Discrete Voltage Regulator Circuit Diagram
Working
In this circuit diagram, the output current ability can be determined by the o/p transistor using the BD680 transistor which delivers 4 Amps of a maximum current at 10 volts collector-emitter voltage to provide sufficient cooling. However, the 6A of peak current makes it challenging to equal through an incorporated voltage regulator.
The working of the discrete voltage regulator circuit itself is simple. The JFET T1 in the circuit ensures that the D1 Zener diode gets approximately 1 mAmps steady current which maintains a steady reference voltage.
To attain a steady startup, the C1 capacitor is connected simply with D1 in parallel. It provides extra buffering & reduces the noise & disturbances impact. So typically this circuit takes around a minimum of three seconds to completely start up.

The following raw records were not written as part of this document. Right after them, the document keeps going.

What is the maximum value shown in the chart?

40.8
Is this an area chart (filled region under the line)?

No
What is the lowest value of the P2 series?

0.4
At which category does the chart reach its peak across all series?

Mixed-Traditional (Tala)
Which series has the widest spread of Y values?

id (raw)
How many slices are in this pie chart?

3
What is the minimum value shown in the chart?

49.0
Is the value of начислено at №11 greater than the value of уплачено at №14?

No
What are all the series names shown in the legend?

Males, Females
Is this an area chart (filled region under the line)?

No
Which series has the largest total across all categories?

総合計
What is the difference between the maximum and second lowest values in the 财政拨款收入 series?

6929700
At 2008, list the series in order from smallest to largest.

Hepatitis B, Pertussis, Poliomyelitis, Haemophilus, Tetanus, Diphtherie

Here an extra component like an output buffer is required to create a voltage regulator for the reference voltage. So this can be done throughout a super-Darlington configuration which includes T2 & T3 transistors. Even though this arrangement effectively works the main disadvantage is that the o/p voltage will be around one diode drop less as compared to the Zener voltage. So by integrating the P1 preset, this can be changed, but the o/p voltage will be somewhat lower as compared to the Zener voltage. This voltage can be modified with P1 preset (or) a wire bridge. So the maximum attainable output voltage is around 30 V.
Connecting a base resistor to the base terminal of the transistor is mandatory to avoid it being damaged. So, Please refer to this link for; Choosing Base Resistance for Transistors in Electronic Circuits.
BD680 Transistor Applications
The applications of the BD680 transistor include the following.
- BD680 is mainly designed for use in general-purpose switching & amplifier applications.
- This transistor can be used in audio amplifiers, switching circuits, motor control, DC-to-DC converters, power supplies, LED drivers, pulse generators, voltage inverters, voltage regulation, battery-operated devices, etc.
- These transistors can be utilized as output devices within general-purpose complementary amplifier applications.
- This transistor is used in medium-power linear applications.
- This PNP power transistor is frequently used in a variety of electronic circuits because of its robustness & high current handling ability.
- BD680 transistors are used in power supply circuits as current sources & sinks, linear voltage regulators, over-voltage protection circuits, etc.
- These are used in switching circuits as a switch within high current or high power applications.
- These are used in motor drivers & control circuits to handle stepper motors or DC motors.
- This transistor is used in battery charger circuits for voltage & current regulation.
- These are used in relay driver and inverter circuits
- This transistor is applicable wherever there is a requirement for a high-power and reliable transistor such as in automotive electronics, industrial control systems, or robotics.
Please refer to this link for the BD680 Transistor Datasheet.
Thus, this is an overview of the BD680 transistor, pinout, features, specifications, circuit, working & its applications. Here is a question for you, what is the BD679 transistor?
This is an epitaxial-base PNP silicon power transistor available in a monolithic Darlington configuration and mounted within the Jedec SOT-32 plastic package. These transistors are designed mainly to be used within medium power linear & switching applications.